(Layout records)
....

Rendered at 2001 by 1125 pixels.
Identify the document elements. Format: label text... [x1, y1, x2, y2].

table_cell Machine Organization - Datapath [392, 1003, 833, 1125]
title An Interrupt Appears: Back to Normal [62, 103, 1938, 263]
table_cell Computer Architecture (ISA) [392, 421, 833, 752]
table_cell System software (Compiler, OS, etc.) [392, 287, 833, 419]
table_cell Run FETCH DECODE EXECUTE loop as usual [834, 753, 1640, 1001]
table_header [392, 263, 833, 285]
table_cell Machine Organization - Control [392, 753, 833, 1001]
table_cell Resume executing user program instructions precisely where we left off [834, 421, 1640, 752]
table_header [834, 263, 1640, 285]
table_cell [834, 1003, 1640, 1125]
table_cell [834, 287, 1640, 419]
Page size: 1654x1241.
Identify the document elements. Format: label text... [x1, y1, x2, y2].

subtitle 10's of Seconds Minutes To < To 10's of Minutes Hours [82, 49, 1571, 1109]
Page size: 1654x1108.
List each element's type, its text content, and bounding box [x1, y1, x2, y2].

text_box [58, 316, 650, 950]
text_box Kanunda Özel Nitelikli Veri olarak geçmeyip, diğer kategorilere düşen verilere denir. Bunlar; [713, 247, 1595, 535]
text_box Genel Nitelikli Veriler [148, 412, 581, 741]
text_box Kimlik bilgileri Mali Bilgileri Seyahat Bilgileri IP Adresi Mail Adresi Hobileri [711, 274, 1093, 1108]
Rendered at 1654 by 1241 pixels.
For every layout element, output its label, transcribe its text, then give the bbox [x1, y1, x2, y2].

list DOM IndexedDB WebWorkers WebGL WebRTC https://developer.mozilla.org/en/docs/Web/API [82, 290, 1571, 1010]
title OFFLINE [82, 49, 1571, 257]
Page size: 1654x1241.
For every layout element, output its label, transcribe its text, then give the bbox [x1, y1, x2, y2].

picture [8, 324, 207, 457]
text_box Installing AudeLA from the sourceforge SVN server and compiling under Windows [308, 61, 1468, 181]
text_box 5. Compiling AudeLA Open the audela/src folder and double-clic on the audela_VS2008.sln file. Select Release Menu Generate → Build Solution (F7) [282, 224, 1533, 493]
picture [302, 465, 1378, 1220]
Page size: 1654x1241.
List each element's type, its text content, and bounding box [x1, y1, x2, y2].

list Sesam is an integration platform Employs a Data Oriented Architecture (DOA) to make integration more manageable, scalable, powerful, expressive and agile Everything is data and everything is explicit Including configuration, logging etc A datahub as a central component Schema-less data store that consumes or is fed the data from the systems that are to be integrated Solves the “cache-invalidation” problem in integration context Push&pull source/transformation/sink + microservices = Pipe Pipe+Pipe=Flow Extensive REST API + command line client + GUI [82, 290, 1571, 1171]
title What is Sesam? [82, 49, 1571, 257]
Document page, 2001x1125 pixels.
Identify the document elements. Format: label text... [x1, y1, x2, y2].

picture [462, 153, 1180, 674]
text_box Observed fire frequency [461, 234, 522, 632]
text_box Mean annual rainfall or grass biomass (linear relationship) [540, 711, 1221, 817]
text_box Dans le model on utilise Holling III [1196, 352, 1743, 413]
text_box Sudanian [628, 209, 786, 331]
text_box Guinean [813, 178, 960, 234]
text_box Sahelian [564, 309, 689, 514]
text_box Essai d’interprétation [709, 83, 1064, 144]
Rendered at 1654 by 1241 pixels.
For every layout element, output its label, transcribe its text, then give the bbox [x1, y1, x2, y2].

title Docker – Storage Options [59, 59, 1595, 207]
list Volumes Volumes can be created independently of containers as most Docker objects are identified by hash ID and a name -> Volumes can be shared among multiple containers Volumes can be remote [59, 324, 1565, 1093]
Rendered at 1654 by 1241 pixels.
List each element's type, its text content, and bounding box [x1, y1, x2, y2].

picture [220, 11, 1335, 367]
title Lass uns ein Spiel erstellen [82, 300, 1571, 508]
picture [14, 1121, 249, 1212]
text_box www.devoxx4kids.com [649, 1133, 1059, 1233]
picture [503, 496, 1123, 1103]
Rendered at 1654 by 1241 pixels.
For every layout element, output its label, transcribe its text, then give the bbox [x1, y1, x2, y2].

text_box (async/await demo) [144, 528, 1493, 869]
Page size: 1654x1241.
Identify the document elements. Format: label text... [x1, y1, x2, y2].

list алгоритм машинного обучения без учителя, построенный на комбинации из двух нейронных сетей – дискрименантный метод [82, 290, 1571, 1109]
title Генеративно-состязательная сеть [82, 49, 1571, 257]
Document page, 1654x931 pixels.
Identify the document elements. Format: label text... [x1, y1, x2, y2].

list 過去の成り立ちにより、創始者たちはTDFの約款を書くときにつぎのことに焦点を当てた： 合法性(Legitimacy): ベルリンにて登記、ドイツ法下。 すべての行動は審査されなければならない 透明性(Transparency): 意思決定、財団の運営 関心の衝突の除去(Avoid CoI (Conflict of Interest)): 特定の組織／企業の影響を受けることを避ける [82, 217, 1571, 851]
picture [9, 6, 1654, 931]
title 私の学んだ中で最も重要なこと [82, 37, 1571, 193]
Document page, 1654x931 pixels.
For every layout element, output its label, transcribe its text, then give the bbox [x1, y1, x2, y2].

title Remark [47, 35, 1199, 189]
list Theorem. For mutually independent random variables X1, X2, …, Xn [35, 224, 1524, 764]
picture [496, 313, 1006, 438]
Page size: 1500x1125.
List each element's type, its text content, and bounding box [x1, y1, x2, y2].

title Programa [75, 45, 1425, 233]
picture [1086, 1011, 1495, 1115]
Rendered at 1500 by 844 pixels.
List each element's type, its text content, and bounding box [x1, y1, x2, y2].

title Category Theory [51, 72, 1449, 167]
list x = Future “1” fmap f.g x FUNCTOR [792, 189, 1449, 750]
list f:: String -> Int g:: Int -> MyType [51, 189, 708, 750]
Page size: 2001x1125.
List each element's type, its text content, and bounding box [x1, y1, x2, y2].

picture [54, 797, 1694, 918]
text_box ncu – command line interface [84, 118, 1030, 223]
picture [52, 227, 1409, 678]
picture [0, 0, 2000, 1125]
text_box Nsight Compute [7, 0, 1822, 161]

....

## Aim of the exercise
Please set down all of the items above again, reproducing every line without any change.

## Exercise response
Rendered at 2001 by 1125 pixels.
Identify the document elements. Format: label text... [x1, y1, x2, y2].

table_cell Machine Organization - Datapath [392, 1003, 833, 1125]
title An Interrupt Appears: Back to Normal [62, 103, 1938, 263]
table_cell Computer Architecture (ISA) [392, 421, 833, 752]
table_cell System software (Compiler, OS, etc.) [392, 287, 833, 419]
table_cell Run FETCH DECODE EXECUTE loop as usual [834, 753, 1640, 1001]
table_header [392, 263, 833, 285]
table_cell Machine Organization - Control [392, 753, 833, 1001]
table_cell Resume executing user program instructions precisely where we left off [834, 421, 1640, 752]
table_header [834, 263, 1640, 285]
table_cell [834, 1003, 1640, 1125]
table_cell [834, 287, 1640, 419]
Page size: 1654x1241.
Identify the document elements. Format: label text... [x1, y1, x2, y2].

subtitle 10's of Seconds Minutes To < To 10's of Minutes Hours [82, 49, 1571, 1109]
Page size: 1654x1108.
List each element's type, its text content, and bounding box [x1, y1, x2, y2].

text_box [58, 316, 650, 950]
text_box Kanunda Özel Nitelikli Veri olarak geçmeyip, diğer kategorilere düşen verilere denir. Bunlar; [713, 247, 1595, 535]
text_box Genel Nitelikli Veriler [148, 412, 581, 741]
text_box Kimlik bilgileri Mali Bilgileri Seyahat Bilgileri IP Adresi Mail Adresi Hobileri [711, 274, 1093, 1108]
Rendered at 1654 by 1241 pixels.
For every layout element, output its label, transcribe its text, then give the bbox [x1, y1, x2, y2].

list DOM IndexedDB WebWorkers WebGL WebRTC https://developer.mozilla.org/en/docs/Web/API [82, 290, 1571, 1010]
title OFFLINE [82, 49, 1571, 257]
Page size: 1654x1241.
For every layout element, output its label, transcribe its text, then give the bbox [x1, y1, x2, y2].

picture [8, 324, 207, 457]
text_box Installing AudeLA from the sourceforge SVN server and compiling under Windows [308, 61, 1468, 181]
text_box 5. Compiling AudeLA Open the audela/src folder and double-clic on the audela_VS2008.sln file. Select Release Menu Generate → Build Solution (F7) [282, 224, 1533, 493]
picture [302, 465, 1378, 1220]
Page size: 1654x1241.
List each element's type, its text content, and bounding box [x1, y1, x2, y2].

list Sesam is an integration platform Employs a Data Oriented Architecture (DOA) to make integration more manageable, scalable, powerful, expressive and agile Everything is data and everything is explicit Including configuration, logging etc A datahub as a central component Schema-less data store that consumes or is fed the data from the systems that are to be integrated Solves the “cache-invalidation” problem in integration context Push&pull source/transformation/sink + microservices = Pipe Pipe+Pipe=Flow Extensive REST API + command line client + GUI [82, 290, 1571, 1171]
title What is Sesam? [82, 49, 1571, 257]
Document page, 2001x1125 pixels.
Identify the document elements. Format: label text... [x1, y1, x2, y2].

picture [462, 153, 1180, 674]
text_box Observed fire frequency [461, 234, 522, 632]
text_box Mean annual rainfall or grass biomass (linear relationship) [540, 711, 1221, 817]
text_box Dans le model on utilise Holling III [1196, 352, 1743, 413]
text_box Sudanian [628, 209, 786, 331]
text_box Guinean [813, 178, 960, 234]
text_box Sahelian [564, 309, 689, 514]
text_box Essai d’interprétation [709, 83, 1064, 144]
Rendered at 1654 by 1241 pixels.
For every layout element, output its label, transcribe its text, then give the bbox [x1, y1, x2, y2].

title Docker – Storage Options [59, 59, 1595, 207]
list Volumes Volumes can be created independently of containers as most Docker objects are identified by hash ID and a name -> Volumes can be shared among multiple containers Volumes can be remote [59, 324, 1565, 1093]
Rendered at 1654 by 1241 pixels.
List each element's type, its text content, and bounding box [x1, y1, x2, y2].

picture [220, 11, 1335, 367]
title Lass uns ein Spiel erstellen [82, 300, 1571, 508]
picture [14, 1121, 249, 1212]
text_box www.devoxx4kids.com [649, 1133, 1059, 1233]
picture [503, 496, 1123, 1103]
Rendered at 1654 by 1241 pixels.
For every layout element, output its label, transcribe its text, then give the bbox [x1, y1, x2, y2].

text_box (async/await demo) [144, 528, 1493, 869]
Page size: 1654x1241.
Identify the document elements. Format: label text... [x1, y1, x2, y2].

list алгоритм машинного обучения без учителя, построенный на комбинации из двух нейронных сетей – дискрименантный метод [82, 290, 1571, 1109]
title Генеративно-состязательная сеть [82, 49, 1571, 257]
Document page, 1654x931 pixels.
Identify the document elements. Format: label text... [x1, y1, x2, y2].

list 過去の成り立ちにより、創始者たちはTDFの約款を書くときにつぎのことに焦点を当てた： 合法性(Legitimacy): ベルリンにて登記、ドイツ法下。 すべての行動は審査されなければならない 透明性(Transparency): 意思決定、財団の運営 関心の衝突の除去(Avoid CoI (Conflict of Interest)): 特定の組織／企業の影響を受けることを避ける [82, 217, 1571, 851]
picture [9, 6, 1654, 931]
title 私の学んだ中で最も重要なこと [82, 37, 1571, 193]
Document page, 1654x931 pixels.
For every layout element, output its label, transcribe its text, then give the bbox [x1, y1, x2, y2].

title Remark [47, 35, 1199, 189]
list Theorem. For mutually independent random variables X1, X2, …, Xn [35, 224, 1524, 764]
picture [496, 313, 1006, 438]
Page size: 1500x1125.
List each element's type, its text content, and bounding box [x1, y1, x2, y2].

title Programa [75, 45, 1425, 233]
picture [1086, 1011, 1495, 1115]
Rendered at 1500 by 844 pixels.
List each element's type, its text content, and bounding box [x1, y1, x2, y2].

title Category Theory [51, 72, 1449, 167]
list x = Future “1” fmap f.g x FUNCTOR [792, 189, 1449, 750]
list f:: String -> Int g:: Int -> MyType [51, 189, 708, 750]
Page size: 2001x1125.
List each element's type, its text content, and bounding box [x1, y1, x2, y2].

picture [54, 797, 1694, 918]
text_box ncu – command line interface [84, 118, 1030, 223]
picture [52, 227, 1409, 678]
picture [0, 0, 2000, 1125]
text_box Nsight Compute [7, 0, 1822, 161]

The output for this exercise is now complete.